ROCm Application for Reporting System Info
Other
35 stars 32 forks source link

Update rocm_agent_enumerator to better handle numerous parallel usages #47

Open jlgreathouse opened 3 years ago

jlgreathouse commented 3 years ago

rocm_agent_enumerator currently calls rocminfo to find what gfx architectures are available on the current system. This is used by, for instance, compilers that want to query what to natively build for if they are not provided with a gfxarch target.

However, rocminfo is a very heavyweight method of getting the gfxarch. It queries a large amount of HSA topology information, and opens up /dev/kfd for various querying purposes. This can make builds slow, as each large, slow query to simply get the gfxarch takes a long time.

In addition, it's possible to do a large number of parallel builds (e.g. make -j, even when targeting the number of processors on large server systems). /dev/kfd has a limited number of concurrent users, meaning that it can quickly exhaust its resources. This can lead to incorrect compilations, because no gfxarch would be returned from rocminfo.

rocm_agent_enumerator is supposed to have a fallback path when rocminfo finds no GPUs. It uses lspci to find AMD GPU device numbers, then looks them up to a hard-coded table. However, this table is woefully out of date, and the call to lspci is broken anyway. So rocm_agent_enumerator would simply fail to return a gfxarch is rocminfo failed to return that gfxarch.

This patchset:

  1. Fixes the woefully out-of-date PCI ID table. It also fixes the call to lspci so that it actually works.
  2. Adds lspci to the dependency list so that we don't end up shipping Docker containers that don't include proper tools.
  3. Switches the order of device queries so that we call the lower-weight lspci first, and only fall back to the heavyweight rocminfo is our PCI ID list falls out of date.
fxkamd commented 3 years ago

On the most recent kernels we expose the Target version in the sysfs topology to eliminate the lookup in user mode. rocm_agent_enumerator could use that as the first choice when it's available. Look for gfx_target_version in /sys/class/kfd/kfd/topology/nodes/*/properties.

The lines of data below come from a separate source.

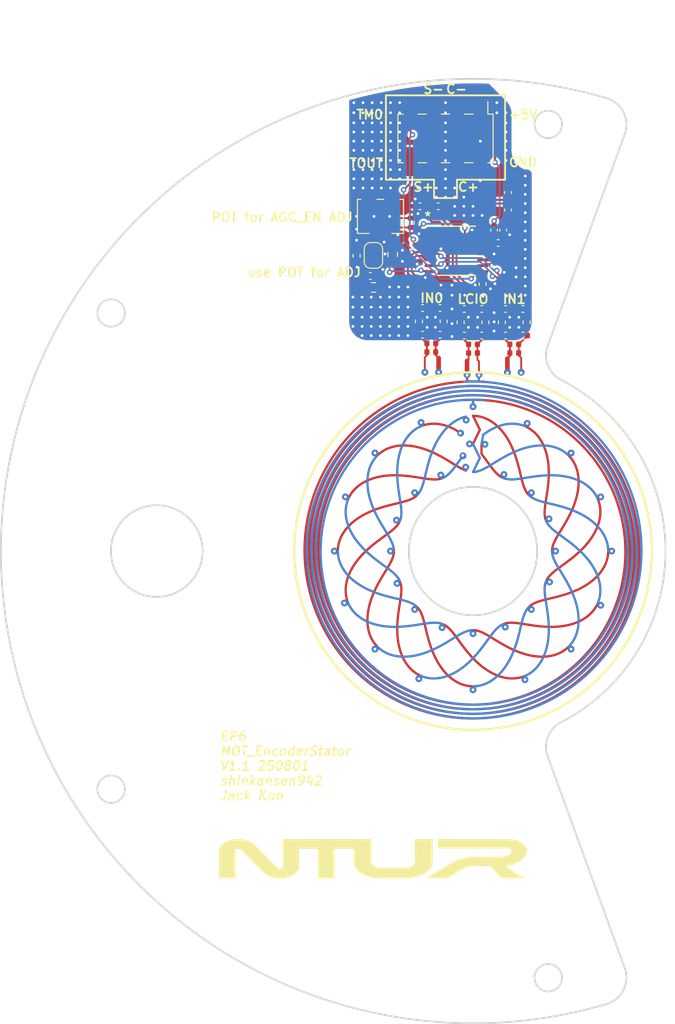
<source format=kicad_pcb>
(kicad_pcb
	(version 20241229)
	(generator "pcbnew")
	(generator_version "9.0")
	(general
		(thickness 1.6)
		(legacy_teardrops no)
	)
	(paper "A4")
	(title_block
		(title "MOT_EncoderStator")
		(date "2025-08-01")
		(rev "1.1")
		(company "NTURacing")
		(comment 1 "shinkansen942")
		(comment 2 "Jack Kuo")
	)
	(layers
		(0 "F.Cu" signal)
		(4 "In1.Cu" signal)
		(6 "In2.Cu" signal)
		(2 "B.Cu" signal)
		(9 "F.Adhes" user "F.Adhesive")
		(11 "B.Adhes" user "B.Adhesive")
		(13 "F.Paste" user)
		(15 "B.Paste" user)
		(5 "F.SilkS" user "F.Silkscreen")
		(7 "B.SilkS" user "B.Silkscreen")
		(1 "F.Mask" user)
		(3 "B.Mask" user)
		(17 "Dwgs.User" user "User.Drawings")
		(19 "Cmts.User" user "User.Comments")
		(21 "Eco1.User" user "User.Eco1")
		(23 "Eco2.User" user "User.Eco2")
		(25 "Edge.Cuts" user)
		(27 "Margin" user)
		(31 "F.CrtYd" user "F.Courtyard")
		(29 "B.CrtYd" user "B.Courtyard")
		(35 "F.Fab" user)
		(33 "B.Fab" user)
		(39 "User.1" user)
		(41 "User.2" user)
		(43 "User.3" user)
		(45 "User.4" user)
	)
	(setup
		(pad_to_mask_clearance 0)
		(allow_soldermask_bridges_in_footprints no)
		(tenting front back)
		(grid_origin 145.782162 117.545124)
		(pcbplotparams
			(layerselection 0x00000000_00000000_55555555_5755f5ff)
			(plot_on_all_layers_selection 0x00000000_00000000_00000000_00000000)
			(disableapertmacros no)
			(usegerberextensions no)
			(usegerberattributes yes)
			(usegerberadvancedattributes yes)
			(creategerberjobfile yes)
			(dashed_line_dash_ratio 12.000000)
			(dashed_line_gap_ratio 3.000000)
			(svgprecision 4)
			(plotframeref no)
			(mode 1)
			(useauxorigin no)
			(hpglpennumber 1)
			(hpglpenspeed 20)
			(hpglpendiameter 15.000000)
			(pdf_front_fp_property_popups yes)
			(pdf_back_fp_property_popups yes)
			(pdf_metadata yes)
			(pdf_single_document no)
			(dxfpolygonmode yes)
			(dxfimperialunits yes)
			(dxfusepcbnewfont yes)
			(psnegative no)
			(psa4output no)
			(plot_black_and_white yes)
			(sketchpadsonfab no)
			(plotpadnumbers no)
			(hidednponfab no)
			(sketchdnponfab yes)
			(crossoutdnponfab yes)
			(subtractmaskfromsilk no)
			(outputformat 1)
			(mirror no)
			(drillshape 1)
			(scaleselection 1)
			(outputdirectory "")
		)
	)
	(net 0 "")
	(net 1 "GND")
	(net 2 "+5V")
	(net 3 "/VREG")
	(net 4 "Net-(JP101-B)")
	(net 5 "/SINP")
	(net 6 "/SINN")
	(net 7 "/COSP")
	(net 8 "/COSN")
	(net 9 "/S_LCIN")
	(net 10 "/S_LCOUT")
	(net 11 "/LCIN")
	(net 12 "/LCOUT")
	(net 13 "/S_IN0P")
	(net 14 "/S_IN0N")
	(net 15 "/IN0P")
	(net 16 "/IN0N")
	(net 17 "/S_IN1P")
	(net 18 "/S_IN1N")
	(net 19 "/IN1P")
	(net 20 "/IN1N")
	(net 21 "/TOUT")
	(net 22 "/TM0")
	(net 23 "Net-(JP101-A)")
	(net 24 "Net-(R104-Pad1)")
	(net 25 "unconnected-(RV101-Pad1)")
	(footprint "Capacitor_SMD:C_0402_1005Metric" (layer "F.Cu") (at 150.282163 95.945124 180))
	(footprint "Capacitor_SMD:C_0402_1005Metric" (layer "F.Cu") (at 146.732162 91.145124 180))
	(footprint "Resistor_SMD:R_0402_1005Metric" (layer "F.Cu") (at 138.982162 81.745124 90))
	(footprint "Jumper:SolderJumper-2_P1.3mm_Open_RoundedPad1.0x1.5mm" (layer "F.Cu") (at 134.915863 85.298724 -90))
	(footprint "Capacitor_SMD:C_0402_1005Metric" (layer "F.Cu") (at 146.732162 94.045124 180))
	(footprint "Capacitor_SMD:C_0402_1005Metric" (layer "F.Cu") (at 139.982162 79.945124))
	(footprint "Capacitor_SMD:C_0402_1005Metric" (layer "F.Cu") (at 141.232162 95.845124))
	(footprint "Capacitor_SMD:C_0402_1005Metric" (layer "F.Cu") (at 141.982162 79.945124))
	(footprint "Capacitor_SMD:C_0402_1005Metric" (layer "F.Cu") (at 149.332162 91.145124 180))
	(footprint "Capacitor_SMD:C_0402_1005Metric" (layer "F.Cu") (at 151.232162 94.045124 180))
	(footprint "Resistor_SMD:R_0402_1005Metric" (layer "F.Cu") (at 148.932162 92.595124 -90))
	(footprint "Capacitor_SMD:C_0402_1005Metric" (layer "F.Cu") (at 151.232162 91.145124 180))
	(footprint "Capacitor_SMD:C_0402_1005Metric" (layer "F.Cu") (at 141.232162 94.895124))
	(footprint "Capacitor_SMD:C_0402_1005Metric" (layer "F.Cu") (at 134.582162 87.545124 180))
	(footprint "NetTie:NetTie-2_SMD_Pad0.5mm" (layer "F.Cu") (at 145.132162 97.295124 -90))
	(footprint "Resistor_SMD:R_0402_1005Metric" (layer "F.Cu") (at 151.632162 92.595124 -90))
	(footprint "Resistor_SMD:R_0603_1608Metric" (layer "F.Cu") (at 137.015863 85.198724 -90))
	(footprint "Capacitor_SMD:C_0402_1005Metric" (layer "F.Cu") (at 140.282163 93.945124))
	(footprint "Resistor_SMD:R_0402_1005Metric" (layer "F.Cu") (at 146.832162 88.435124 -90))
	(footprint "Capacitor_SMD:C_0402_1005Metric" (layer "F.Cu") (at 145.782162 95.945124 180))
	(footprint "Capacitor_SMD:C_0402_1005Metric" (layer "F.Cu") (at 145.782162 94.995124 180))
	(footprint "Resistor_SMD:R_0402_1005Metric" (layer "F.Cu") (at 139.882163 92.495124 -90))
	(footprint "Resistor_SMD:R_0402_1005Metric" (layer "F.Cu") (at 147.132162 92.595124 -90))
	(footprint "Capacitor_SMD:C_0402_1005Metric" (layer "F.Cu") (at 150.282163 94.995124 180))
	(footprint "Capacitor_SMD:C_0402_1005Metric" (layer "F.Cu") (at 144.832162 94.045124 180))
	(footprint "Resistor_SMD:R_0402_1005Metric" (layer "F.Cu") (at 144.432162 92.595124 -90))
	(footprint "Capacitor_SMD:C_0402_1005Metric" (layer "F.Cu") (at 142.182163 91.045124))
	(footprint "Capacitor_SMD:C_0402_1005Metric" (layer "F.Cu") (at 149.582162 80.345124 -90))
	(footprint "Snapeda:TSSOP16-PW_TEX" (layer "F.Cu") (at 143.967062 84.795124))
	(footprint "Capacitor_SMD:C_0402_1005Metric" (layer "F.Cu") (at 148.082162 82.545124 -90))
	(footprint "Capacitor_SMD:C_0402_1005Metric" (layer "F.Cu") (at 144.832162 91.145124 180))
	(footprint "NetTie:NetTie-2_SMD_Pad0.5mm" (layer "F.Cu") (at 149.532162 97.045124 -90))
	(footprint "Capacitor_SMD:C_0402_1005Metric" (layer "F.Cu") (at 148.532162 83.945124 180))
	(footprint "Resistor_SMD:R_0402_1005Metric" (layer "F.Cu") (at 133.082162 85.345124 -90))
	(footprint "NetTie:NetTie-2_SMD_Pad0.5mm" (layer "F.Cu") (at 142.032162 96.995124 -90))
	(footprint "Resistor_SMD:R_0603_1608Metric" (layer "F.Cu") (at 134.932162 88.795124 180))
	(footprint "Capacitor_SMD:C_0402_1005Metric" (layer "F.Cu") (at 149.332163 94.045124 180))
	(footprint "Resistor_SMD:R_0402_1005Metric" (layer "F.Cu") (at 139.082162 84.245124 180))
	(footprint "Capacitor_SMD:C_0402_1005Metric" (layer "F.Cu") (at 149.582162 78.445124 -90))
	(footprint "Potentiometer_SMD:Potentiometer_Bourns_3224W_Vertical" (layer "F.Cu") (at 135.682162 81.045124))
	(footprint "Capacitor_SMD:C_0402_1005Metric" (layer "F.Cu") (at 149.082162 82.545124 -90))
	(footprint "Capacitor_SMD:C_0402_1005Metric" (layer "F.Cu") (at 140.282163 91.045124))
	(footprint "Connector_PinHeader_2.54mm:PinHeader_2x04_P2.54mm_Vertical_SMD" (layer "F.Cu") (at 142.782162 72.545124 -90))
	(footprint "Capacitor_SMD:C_0402_1005Metric"
		(layer "F.Cu")
		(uuid "eacd5479-cb0c-427c-a77c-6aab1e0f5707")
		(at 142.182162 93.945124)
		(descr "Capacitor SMD 0402 (1005 Metric), square (rectangular) end terminal, IPC-7351 nominal, (Body size source: IPC-SM-782 page 76, https://www.pcb-3d.com/wordpress/wp-content/uploads/ipc-sm-782a_amendment_1_and_2.pdf), generated with kicad-footprint-generator")
		(tags "capacitor")
		(property "Reference" "C118"
			(at 0 -1.16 180)
			(layer "F.SilkS")
			(hide yes)
			(uuid "49aab0cd-7049-4d54-be7b-76992b7ef021")
			(effects
				(font
					(size 1 1)
					(thickness 0.15)
				)
			)
		)
		(property "Value" "18p"
			(at 0 1.16 180)
			(layer "F.Fab")
			(uuid "30c1f164-a887-4a07-be62-98fa8a542f5a")
			(effects
				(font
					(size 1 1)
					(thickness 0.15)
				)
			)
		)
		(property "Datasheet" ""
			(at 0 0 180)
			(layer "F.Fab")
			(hide yes)
			(uuid "f657a5a9-005e-4345-aac0-50e263667cba")
			(effects
				(font
					(size 1.27 1.27)
					(thickness 0.15)
				)
			)
		)
		(property "Description" "Unpolarized capacitor"
			(at 0 0 180)
			(layer "F.Fab")
			(hide yes)
			(uuid "8fa55206-0006-48cb-a98f-7eaad2917bd9")
			(effects
				(font
					(size 1.27 1.27)
					(thickness 0.15)
				)
			)
		)
		(property ki_fp_filters "C_*")
		(path "/cbc16186-e90e-46ab-8f16-cd7641545c78/b20015cd-9918-45a7-a66e-e9b9254e9072")
		(sheetname "/Filter1/")
		(sheetfile "filter.kicad_sch")
		(attr smd)
		(fp_line
			(start -0.107836 -0.36)
			(end 0.107836 -0.36)
			(stroke
				(width 0.12)
				(type solid)
			)
			(layer "F.SilkS")
			(uuid "e22d3be3-9234-40ff-96aa-cddcf8f419a7")
		)
		(fp_line
			(start -0.107836 0.36)
			(end 0.107836 0.36)
			(stroke
				(width 0.12)
				(type solid)
			)
			(layer "F.SilkS")
			(uuid "786a2b4f-22c0-4ed5-b4d9-da6b2e1f1304")
		)
		(fp_line
			(start -0.91 -0.46)
			(end 0.91 -0.46)
			(stroke
				(width 0.05)
				(type solid)
			)
			(layer "F.CrtYd")
			(uuid "a52a17e9-4cce-49f1-8082-7cdda157eefd")
		)
		(fp_line
			(start -0.91 0.46)
			(end -0.91 -0.46)
			(stroke
				(width 0.05)
				(type solid)
			)
			(layer "F.CrtYd")
			(uuid "183d5eee-aa58-4560-83a8-a71bb04fe90d")
		)
		(fp_line
			(start 0.91 -0.46)
			(end 0.91 0.46)
			(stroke
				(width 0.05)
				(type solid)
			)
			(layer "F.CrtYd")
			(uuid "58f30961-8afb-43ad-a0c3-13d37d5e6b64")
		)
		(fp_line
			(start 0.91 0.46)
			(end -0.91 0.46)
			(stroke
				(width 0.05)
				(type solid)
			)
			(layer "F.CrtYd")
			(uuid "ca83680e-36b4-4449-ba69-270610d00c0f")
		)
		(fp_line
			(start -0.5 -0.25)
			(end 0.5
... [988908 chars truncated]
</source>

jlgreathouse commented 3 years ago

On the most recent kernels we expose the Target version in the sysfs topology to eliminate the lookup in user mode. rocm_agent_enumerator could use that as the first choice when it's available. Look for gfx_target_version in /sys/class/kfd/kfd/topology/nodes/*/properties.

Glad you caught this -- I didn't know this had made it into KFD. None of my test systems had it when I wrote the other patches.

I just pushed a further patch to this PR that uses the KFD topology as the primary desired method for finding gfx arch. Fallback to lspci, and then further fallback to rocminfo.